* _Aim of the task_: Nothing in the records may be altered. Repeat them in full.

* _Data for processing_:

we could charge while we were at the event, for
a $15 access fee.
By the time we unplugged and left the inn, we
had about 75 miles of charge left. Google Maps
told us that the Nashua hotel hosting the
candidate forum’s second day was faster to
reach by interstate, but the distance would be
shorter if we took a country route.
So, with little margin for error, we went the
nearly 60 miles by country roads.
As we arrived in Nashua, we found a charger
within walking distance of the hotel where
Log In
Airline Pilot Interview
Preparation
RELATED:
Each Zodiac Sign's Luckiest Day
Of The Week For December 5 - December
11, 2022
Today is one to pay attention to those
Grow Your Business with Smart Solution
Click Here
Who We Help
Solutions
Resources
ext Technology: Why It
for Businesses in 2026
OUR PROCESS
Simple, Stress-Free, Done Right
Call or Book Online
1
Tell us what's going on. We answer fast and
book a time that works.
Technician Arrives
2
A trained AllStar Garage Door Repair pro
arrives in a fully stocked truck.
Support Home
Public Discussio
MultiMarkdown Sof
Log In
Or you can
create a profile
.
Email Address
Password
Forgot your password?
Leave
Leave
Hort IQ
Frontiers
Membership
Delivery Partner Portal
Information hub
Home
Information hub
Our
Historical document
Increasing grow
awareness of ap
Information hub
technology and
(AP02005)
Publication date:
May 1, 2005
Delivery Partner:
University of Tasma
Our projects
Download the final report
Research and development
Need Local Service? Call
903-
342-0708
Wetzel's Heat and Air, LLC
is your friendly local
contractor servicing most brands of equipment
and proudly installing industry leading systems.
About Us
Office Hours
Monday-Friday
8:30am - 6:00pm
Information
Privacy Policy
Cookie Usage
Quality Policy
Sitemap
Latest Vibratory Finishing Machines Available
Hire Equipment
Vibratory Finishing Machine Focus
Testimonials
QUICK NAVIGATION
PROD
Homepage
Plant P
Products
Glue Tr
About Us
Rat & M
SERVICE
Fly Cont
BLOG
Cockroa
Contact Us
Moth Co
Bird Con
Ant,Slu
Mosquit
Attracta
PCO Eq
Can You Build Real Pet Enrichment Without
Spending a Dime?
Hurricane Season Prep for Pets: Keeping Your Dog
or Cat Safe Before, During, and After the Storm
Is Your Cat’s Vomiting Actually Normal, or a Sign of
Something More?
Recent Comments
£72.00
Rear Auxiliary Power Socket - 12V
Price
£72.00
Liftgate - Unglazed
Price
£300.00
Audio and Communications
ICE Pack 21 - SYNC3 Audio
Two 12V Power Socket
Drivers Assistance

* _Expected answer_:
we could charge while we were at the event, for
a $15 access fee.
By the time we unplugged and left the inn, we
had about 75 miles of charge left. Google Maps
told us that the Nashua hotel hosting the
candidate forum’s second day was faster to
reach by interstate, but the distance would be
shorter if we took a country route.
So, with little margin for error, we went the
nearly 60 miles by country roads.
As we arrived in Nashua, we found a charger
within walking distance of the hotel where
Log In
Airline Pilot Interview
Preparation
RELATED:
Each Zodiac Sign's Luckiest Day
Of The Week For December 5 - December
11, 2022
Today is one to pay attention to those
Grow Your Business with Smart Solution
Click Here
Who We Help
Solutions
Resources
ext Technology: Why It
for Businesses in 2026
OUR PROCESS
Simple, Stress-Free, Done Right
Call or Book Online
1
Tell us what's going on. We answer fast and
book a time that works.
Technician Arrives
2
A trained AllStar Garage Door Repair pro
arrives in a fully stocked truck.
Support Home
Public Discussio
MultiMarkdown Sof
Log In
Or you can
create a profile
.
Email Address
Password
Forgot your password?
Leave
Leave
Hort IQ
Frontiers
Membership
Delivery Partner Portal
Information hub
Home
Information hub
Our
Historical document
Increasing grow
awareness of ap
Information hub
technology and
(AP02005)
Publication date:
May 1, 2005
Delivery Partner:
University of Tasma
Our projects
Download the final report
Research and development
Need Local Service? Call
903-
342-0708
Wetzel's Heat and Air, LLC
is your friendly local
contractor servicing most brands of equipment
and proudly installing industry leading systems.
About Us
Office Hours
Monday-Friday
8:30am - 6:00pm
Information
Privacy Policy
Cookie Usage
Quality Policy
Sitemap
Latest Vibratory Finishing Machines Available
Hire Equipment
Vibratory Finishing Machine Focus
Testimonials
QUICK NAVIGATION
PROD
Homepage
Plant P
Products
Glue Tr
About Us
Rat & M
SERVICE
Fly Cont
BLOG
Cockroa
Contact Us
Moth Co
Bird Con
Ant,Slu
Mosquit
Attracta
PCO Eq
Can You Build Real Pet Enrichment Without
Spending a Dime?
Hurricane Season Prep for Pets: Keeping Your Dog
or Cat Safe Before, During, and After the Storm
Is Your Cat’s Vomiting Actually Normal, or a Sign of
Something More?
Recent Comments
£72.00
Rear Auxiliary Power Socket - 12V
Price
£72.00
Liftgate - Unglazed
Price
£300.00
Audio and Communications
ICE Pack 21 - SYNC3 Audio
Two 12V Power Socket
Drivers Assistance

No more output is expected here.